# [QUESTIONS ON THE MATERIAL]
[A] According to the passage on JDi Solutions' consultation software, what does the continuous release licence give customers?
[B] Write the next paragraph of the passage on JDi Solutions' consultation software, picking up after its final sentence.

# [READING PASSAGE]
+ + + + +

Being able to meet the challenges of changing demand and use would be a more problematic issue if the consultation software was installed on your own servers. Software hosted internally by Councils often requires responses and solutions to problems that cannot be determined and delivered directly by our own support and maintenance team. That’s because we would not have the level of access needed to examine the problem or to test solutions for it. With the software residing on our servers we have full access priviliges but it also means we have nowhere to hide if something goes wrong. Therefore if we’re not managing and meeting your expectations when it comes to our service and our software, particularly when there is a problem, then we’re basically just not doing our job properly.
At JDi Solutions we’re not afraid of feedback even if it is critical. Over the past 10 years many of our customers have made suggestions for improvements to our consultation software which we have implemented at no extra charge as part of their support and maintenance agreement. We take a pragmatic view on such issues: if a new feature or function in the software is useful or is important to meeting their needs then more likely than not it’ll be useful and important in meeting the needs of all our customers.
Don’t just take our word for it. We always emphasise that you should speak to our existing customers about us and our software before making your decision. Are we meeting their expectations? We can also provide you with access to our demo system so you can compare what we and our customers have said about the software before you make your decision.
Neither we nor our software can stand still. Your demands of the software will change over time. If there is one constant in LPAs and in Councils it is that change will happen and somewhere down the line it will have an impact on your consultation programme and your use of the software. That’s why we provide a continuous release licence with our consultation software. This means that any updates and new features that we add to the software will be available to you at no additional charge to your licence fee or your support and maintenance fee over the entire duration of the contract. So there are no hidden charges or hidden costs. The price you pay is the price we quote.

+ + + + +

# [DATA SECTION]
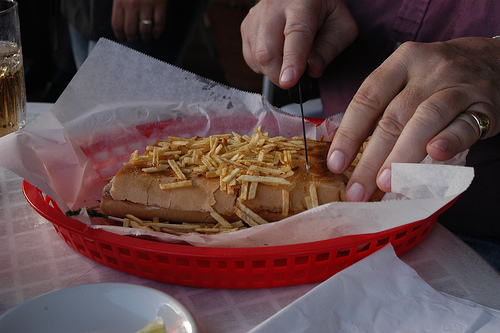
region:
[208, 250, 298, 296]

+ + + + +

# [PER-TASK ANSWERS]
[A] Any updates and new features added to the software, at no additional charge beyond the licence fee or the support and maintenance fee, for the entire duration of the contract.

[B]
Unless we are transparent about our consultation software, our licensing terms and our prices we cannot hope to meet and manage your expectations.
Rule 2: Be realistic
Do you have the manpower and resources in place to use our software? Do you expect the software to be a kind of ‘magic bullet’ that solves many internal problems? Do you think that if you spend more you will get more from your software and supplier?
The issue of being realistic about software is closely related to managing user expectations. Using our consultation software requires a commitment on the part of the LPA or Council beyond its initial financial investment. There will be a certain amount of change and disruption to day-today routines as officers adjust to using our software, particularly as it has been designed to create efficiencies and time savings in those processes and work-flows that are traditionally labour intensive or slow to resolve without a dedicated and integrated software solution.
Our consultation software is not designed to replace people, it’s designed and configured to help your current staff be more productive and efficient in their work. This is achieved by providing tools that either simplify and/or expedite processes and workflows associated with running and managing consultations and a consultatiom programme. It’s important to understand that Council officers will only maximise the full benefits of the system and maximise the returns on your investment if they are able to make full use of the system’s features and capabilities. In turn this may require some internal re-jigging of resources, roles and work-flows but the reward will be a more efficient and cost effective consultation programme.
Also it’s important that Councils think about the size of the team that is charged with managing and administering their consultation programme. We have clients with only 1 or 2 users and others with teams of 8 or 10 users. Potentially smaller teams will be more adversely affected if a member of the team is absent for whatever reason so there needs to be internal machanisms in place within the Council to offset any disruptions this might cause. If you need more people on the system when there are busy stages – e.g. for processing high volumes of submissions and responses – then you can easily assign roles and permissions for new users from within the software. We’re also on hand to offer advice and support if you find that you’re struggling to keep up with the demands of the consultation exercise or programme.
Part of being realistic about new software and a new supplier is looking before you leap but it’s also about identifying potential pressure points in your consultation programme and having a plan in place to offset or overcome those pressure points. Our 10 years of experience working with LPAs, Councils and consultations covering many topics and document types means we can provide insights and advice to help you.
Rule 3: Provide some hard facts, preferably from current users
One of our clients undertook an audit of the amount of officer time that was expended managing a consultation exercise using their previous method for consultation management and then compared that to the amount of time expended using our dedicated consultation software. Over one year they calculated savings of around £60,000, primarily from less time being needed by officers to process responses and to go move through each stage of the consultation cycle. We can provide the report for this efficiency and cost saving audit if you want to read it.
The bottom line though is that it is a false economy to not invest in dedicated software when it is proven to both save money and to bring returns to the LPA on the initial investment, sometimes within the first year of the contract.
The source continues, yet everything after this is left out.